A year after Egypt's feisty uprising challenged decades of autocratic rule, the most striking thing about the protesters still at Cairo's Tahrir Square is the plethora of eye-patches.
Waleed el Sayed, a lanky 23-year-old carpenter from Alexandria, wears a gauzy round bandage on his right eye. The cornea was destroyed, he told me, when he was hit by a rubber bullet during skirmishes with security forces last November. He feared losing the other eye when he was detained and beaten with truncheons in December. His brow was still visibly scarred and swollen a month later.
Bassem Abdel Nabi, who worked in tourism, wears a padded patch over his left eye. During the same street clashes, the 21-year-old from Suez said he was holding his hand up in a peace sign to signal non-violence when he suddenly felt pain in his eye and blood trickled down the side of his face.
I met the two of them in front of Sayed's tent of plastic sheeting and cloth this month. Despite the injuries and the winter cold, they have stuck it out in Tahrir Square. As I took this picture, Sayed reflected, "Between the two of us, one can see. But between the two of us, one is also blind."
The Eyes of Tahrir, as the problem is now known in Cairo, is one of many tangible human costs of the uprising, which will officially mark its one-year anniversary on Jan. 25. Some 3,800 Egyptians have suffered serious eye injuries in the unrest, with at least 1,500 losing one eye, according to ophthalmology conference this month. Human rights activists claim the firing of rubber bullets and pellet guns at protesters' eyes is a deliberate tactic.
But the young Egyptians also reflect a shift in the uprising's issues and players.
Egypt has set records for reversing political course over the past year. Phased seven-week elections for a new parliament wrapped up Sunday. The freest in Egypt's 5,000-year history, they gave the political edge -- close to 70 percent -- to Islamist parties long banned and politicians imprisoned or harassed by the previous government. The trial of former President Hosni Mubarak -- the first Arab leader to face justice -- is about to wrap up in the same courtroom where many of his opponents stood inside the same barred cage.
○ ○ ○ ○
### PROBLEMS TO WORK ON
• a. In the article on Tahrir Square, how many Egyptians lost one eye in the unrest, according to the ophthalmology conference?
• b. Reproduce everything in the Tahrir Square article from "But the young" down to "same barred cage.".
• c. Take the article on Egypt's uprising and Tahrir Square further, starting right after its last sentence.

(Dataset entries)
○ ○ ○ ○
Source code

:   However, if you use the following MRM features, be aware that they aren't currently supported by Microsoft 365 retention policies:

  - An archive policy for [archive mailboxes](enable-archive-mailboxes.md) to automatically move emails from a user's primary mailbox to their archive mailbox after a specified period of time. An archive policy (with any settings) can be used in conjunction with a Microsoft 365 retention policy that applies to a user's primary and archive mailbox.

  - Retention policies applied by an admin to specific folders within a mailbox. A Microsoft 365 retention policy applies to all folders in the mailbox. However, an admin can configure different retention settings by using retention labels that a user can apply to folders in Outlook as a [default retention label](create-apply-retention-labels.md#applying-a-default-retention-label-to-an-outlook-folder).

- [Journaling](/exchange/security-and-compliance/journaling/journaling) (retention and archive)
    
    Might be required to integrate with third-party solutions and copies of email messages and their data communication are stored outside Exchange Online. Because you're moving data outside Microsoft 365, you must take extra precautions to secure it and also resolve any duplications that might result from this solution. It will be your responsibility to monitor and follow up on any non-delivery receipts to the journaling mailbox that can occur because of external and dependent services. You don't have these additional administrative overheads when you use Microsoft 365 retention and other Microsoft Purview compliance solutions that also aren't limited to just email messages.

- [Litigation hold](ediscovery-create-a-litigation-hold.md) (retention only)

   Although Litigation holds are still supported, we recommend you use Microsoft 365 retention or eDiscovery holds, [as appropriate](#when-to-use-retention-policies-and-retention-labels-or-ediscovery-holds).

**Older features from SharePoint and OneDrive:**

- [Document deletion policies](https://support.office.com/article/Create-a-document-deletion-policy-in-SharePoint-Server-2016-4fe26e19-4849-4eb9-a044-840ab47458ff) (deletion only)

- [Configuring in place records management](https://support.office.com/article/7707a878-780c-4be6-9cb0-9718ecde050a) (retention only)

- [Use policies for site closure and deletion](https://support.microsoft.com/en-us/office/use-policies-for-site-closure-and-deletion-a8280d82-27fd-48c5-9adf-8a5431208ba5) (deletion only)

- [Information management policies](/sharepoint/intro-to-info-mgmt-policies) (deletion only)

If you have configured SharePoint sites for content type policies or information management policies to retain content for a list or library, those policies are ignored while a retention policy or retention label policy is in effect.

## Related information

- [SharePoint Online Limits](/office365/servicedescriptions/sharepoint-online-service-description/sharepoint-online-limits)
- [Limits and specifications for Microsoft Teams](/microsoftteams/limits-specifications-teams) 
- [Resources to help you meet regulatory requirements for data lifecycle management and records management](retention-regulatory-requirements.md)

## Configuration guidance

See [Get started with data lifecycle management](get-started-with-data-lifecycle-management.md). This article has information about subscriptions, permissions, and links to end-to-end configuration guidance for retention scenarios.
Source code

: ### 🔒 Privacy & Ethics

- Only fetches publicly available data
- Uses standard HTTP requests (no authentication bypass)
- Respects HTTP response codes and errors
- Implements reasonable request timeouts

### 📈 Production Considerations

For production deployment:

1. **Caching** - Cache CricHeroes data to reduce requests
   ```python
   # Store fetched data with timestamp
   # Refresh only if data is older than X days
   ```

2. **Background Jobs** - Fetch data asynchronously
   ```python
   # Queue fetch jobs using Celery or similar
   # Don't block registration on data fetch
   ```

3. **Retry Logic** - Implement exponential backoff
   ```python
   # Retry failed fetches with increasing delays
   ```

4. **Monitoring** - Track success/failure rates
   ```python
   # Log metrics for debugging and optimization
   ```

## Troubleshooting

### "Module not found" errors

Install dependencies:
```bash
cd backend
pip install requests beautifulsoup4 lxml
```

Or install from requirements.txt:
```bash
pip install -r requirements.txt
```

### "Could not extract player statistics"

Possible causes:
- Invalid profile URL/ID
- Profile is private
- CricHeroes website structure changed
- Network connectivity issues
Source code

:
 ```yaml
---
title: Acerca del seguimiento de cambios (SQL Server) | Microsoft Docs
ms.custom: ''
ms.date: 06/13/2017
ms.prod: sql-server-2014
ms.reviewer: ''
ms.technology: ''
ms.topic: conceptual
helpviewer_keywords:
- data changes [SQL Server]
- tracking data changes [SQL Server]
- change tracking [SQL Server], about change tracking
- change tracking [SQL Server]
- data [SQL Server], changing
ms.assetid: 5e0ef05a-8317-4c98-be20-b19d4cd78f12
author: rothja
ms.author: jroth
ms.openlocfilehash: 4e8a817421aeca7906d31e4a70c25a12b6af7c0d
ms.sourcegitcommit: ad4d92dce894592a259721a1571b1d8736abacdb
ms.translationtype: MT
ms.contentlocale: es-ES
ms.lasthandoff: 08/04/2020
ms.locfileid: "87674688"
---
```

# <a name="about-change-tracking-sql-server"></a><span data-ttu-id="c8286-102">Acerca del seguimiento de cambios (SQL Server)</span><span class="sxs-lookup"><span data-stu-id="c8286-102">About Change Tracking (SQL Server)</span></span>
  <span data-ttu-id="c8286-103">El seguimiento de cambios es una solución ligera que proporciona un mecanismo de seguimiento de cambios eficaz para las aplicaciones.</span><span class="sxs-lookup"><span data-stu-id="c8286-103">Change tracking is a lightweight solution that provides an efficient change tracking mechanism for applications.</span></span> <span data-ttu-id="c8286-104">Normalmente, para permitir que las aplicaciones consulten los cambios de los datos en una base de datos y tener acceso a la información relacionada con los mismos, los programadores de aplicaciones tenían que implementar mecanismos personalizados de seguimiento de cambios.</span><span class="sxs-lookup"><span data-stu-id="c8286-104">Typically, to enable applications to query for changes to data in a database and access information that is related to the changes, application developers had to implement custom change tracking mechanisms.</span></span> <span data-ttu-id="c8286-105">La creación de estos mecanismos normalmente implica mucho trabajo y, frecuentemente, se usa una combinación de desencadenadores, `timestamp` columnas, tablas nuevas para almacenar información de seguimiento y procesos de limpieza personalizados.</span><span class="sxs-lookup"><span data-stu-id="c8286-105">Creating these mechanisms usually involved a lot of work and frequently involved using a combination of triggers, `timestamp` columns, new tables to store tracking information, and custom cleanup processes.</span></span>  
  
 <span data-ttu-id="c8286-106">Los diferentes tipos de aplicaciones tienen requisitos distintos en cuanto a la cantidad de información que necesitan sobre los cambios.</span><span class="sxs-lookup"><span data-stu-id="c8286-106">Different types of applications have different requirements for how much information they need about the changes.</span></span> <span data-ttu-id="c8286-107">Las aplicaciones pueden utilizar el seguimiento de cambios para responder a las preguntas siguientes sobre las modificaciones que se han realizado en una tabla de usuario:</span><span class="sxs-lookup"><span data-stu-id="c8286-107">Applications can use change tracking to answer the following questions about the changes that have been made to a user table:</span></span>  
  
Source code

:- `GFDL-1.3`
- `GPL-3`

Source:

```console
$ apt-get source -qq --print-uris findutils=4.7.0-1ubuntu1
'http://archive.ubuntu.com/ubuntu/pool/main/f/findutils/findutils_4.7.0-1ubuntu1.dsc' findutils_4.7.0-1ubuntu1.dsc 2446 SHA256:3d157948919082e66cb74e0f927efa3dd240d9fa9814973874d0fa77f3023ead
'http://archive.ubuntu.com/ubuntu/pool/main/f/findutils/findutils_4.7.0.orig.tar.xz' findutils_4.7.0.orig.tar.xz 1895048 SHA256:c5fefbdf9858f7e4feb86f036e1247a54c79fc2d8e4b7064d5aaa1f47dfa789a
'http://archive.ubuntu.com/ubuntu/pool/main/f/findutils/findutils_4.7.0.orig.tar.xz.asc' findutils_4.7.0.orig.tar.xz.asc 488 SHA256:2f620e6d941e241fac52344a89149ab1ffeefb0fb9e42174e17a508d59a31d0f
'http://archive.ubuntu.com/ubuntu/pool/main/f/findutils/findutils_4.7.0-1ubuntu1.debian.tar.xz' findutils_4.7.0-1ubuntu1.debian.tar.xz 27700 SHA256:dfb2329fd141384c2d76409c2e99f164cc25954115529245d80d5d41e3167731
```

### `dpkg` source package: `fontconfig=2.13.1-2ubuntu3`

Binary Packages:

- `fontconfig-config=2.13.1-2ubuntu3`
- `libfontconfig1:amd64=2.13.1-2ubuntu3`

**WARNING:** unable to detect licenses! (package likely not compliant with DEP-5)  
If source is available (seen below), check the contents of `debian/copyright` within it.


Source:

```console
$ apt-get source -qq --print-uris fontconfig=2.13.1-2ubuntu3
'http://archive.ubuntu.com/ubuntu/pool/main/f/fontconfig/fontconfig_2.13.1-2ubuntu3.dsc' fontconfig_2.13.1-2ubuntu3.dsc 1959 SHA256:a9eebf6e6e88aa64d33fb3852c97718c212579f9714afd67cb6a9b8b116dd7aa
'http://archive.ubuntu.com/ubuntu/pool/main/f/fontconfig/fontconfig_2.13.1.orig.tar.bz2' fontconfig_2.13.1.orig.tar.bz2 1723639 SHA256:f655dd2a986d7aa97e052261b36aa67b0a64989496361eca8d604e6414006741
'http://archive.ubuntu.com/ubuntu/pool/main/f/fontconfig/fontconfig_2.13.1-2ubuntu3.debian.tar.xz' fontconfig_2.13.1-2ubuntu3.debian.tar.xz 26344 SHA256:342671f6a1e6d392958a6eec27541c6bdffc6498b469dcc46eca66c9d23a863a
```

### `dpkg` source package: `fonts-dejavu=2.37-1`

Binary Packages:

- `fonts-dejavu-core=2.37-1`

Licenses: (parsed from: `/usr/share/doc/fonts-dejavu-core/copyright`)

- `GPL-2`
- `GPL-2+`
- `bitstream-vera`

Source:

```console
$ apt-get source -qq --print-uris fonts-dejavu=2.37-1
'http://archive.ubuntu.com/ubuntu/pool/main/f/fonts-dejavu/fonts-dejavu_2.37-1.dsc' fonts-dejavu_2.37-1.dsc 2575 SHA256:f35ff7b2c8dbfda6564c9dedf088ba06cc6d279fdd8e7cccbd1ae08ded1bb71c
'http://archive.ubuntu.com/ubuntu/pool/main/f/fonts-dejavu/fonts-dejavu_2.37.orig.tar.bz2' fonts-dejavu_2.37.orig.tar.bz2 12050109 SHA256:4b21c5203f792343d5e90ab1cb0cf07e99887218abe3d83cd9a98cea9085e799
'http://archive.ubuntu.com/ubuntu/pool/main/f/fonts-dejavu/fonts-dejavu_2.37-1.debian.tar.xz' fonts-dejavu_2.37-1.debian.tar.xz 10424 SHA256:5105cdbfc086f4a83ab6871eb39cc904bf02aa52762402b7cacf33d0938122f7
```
○ ○ ○ ○
### RESPONSES BY TASK
• a. At least 1,500.

• b.
But the young Egyptians also reflect a shift in the uprising's issues and players.
Egypt has set records for reversing political course over the past year. Phased seven-week elections for a new parliament wrapped up Sunday. The freest in Egypt's 5,000-year history, they gave the political edge -- close to 70 percent -- to Islamist parties long banned and politicians imprisoned or harassed by the previous government. The trial of former President Hosni Mubarak -- the first Arab leader to face justice -- is about to wrap up in the same courtroom where many of his opponents stood inside the same barred cage.

• c.
But a year of turmoil has also reversed tentative economic progress in the Arab world's largest country, which accounts for 25 percent of the 300 million Arabs spread across 22 countries. Egypt's economy, which is the fourth largest in the Middle East, has been tanking. Tourism is drying up. Investors have been scared off. And foreign currency reserves have plummeted.
Prime Minister Kamal el Ganzouri broke into tears last month as he told journalists that Egypt's economy was "worse than anyone imagines." The situation is sufficiently dire that the government has opened talks about a $3.2 billion from the International Monetary Fund, an idea it originally rejected as a threat to its sovereignty.
But to jumpstart the economy with an IMF loan, Cairo would also have to undertake reforms and reduce subsidies that could seriously increase public pain. By last October, 40 percent of Egyptians surveyed by Gallup already said they found it "very difficult" to get by, with nearly half of Egyptians saying they had faced times when they did not have enough money to buy food.
In an ominous sign for the future, youth unemployment -- in a country where 60 percent of the population is under 30 -- is currently estimated at 25 percent, with few of the young having any imminent prospects. Sayed and Abdel Nabi are among them. Many of the hardcore who returned to Tahrir last fall are the marginalized and unemployed, not the idealistic activists who launched the uprising.
Large numbers of Egyptians are expected to turn out Wednesday for various commemorations -- not all in common cause -- to mark the anniversary. But vast numbers also want the military-led government, which will rule until a new president is elected in June, to more urgently address their daily needs.
"I won't regain my eyesight," Sayed said, "But I don't want to leave Tahrir Square until I can reclaim my dignity."
Robin Wright, a joint fellow at the U.S. Institute of Peace and the Woodrow Wilson Center, is the author of "Rock the Casbah: Rage and Rebellion across the Islamic World."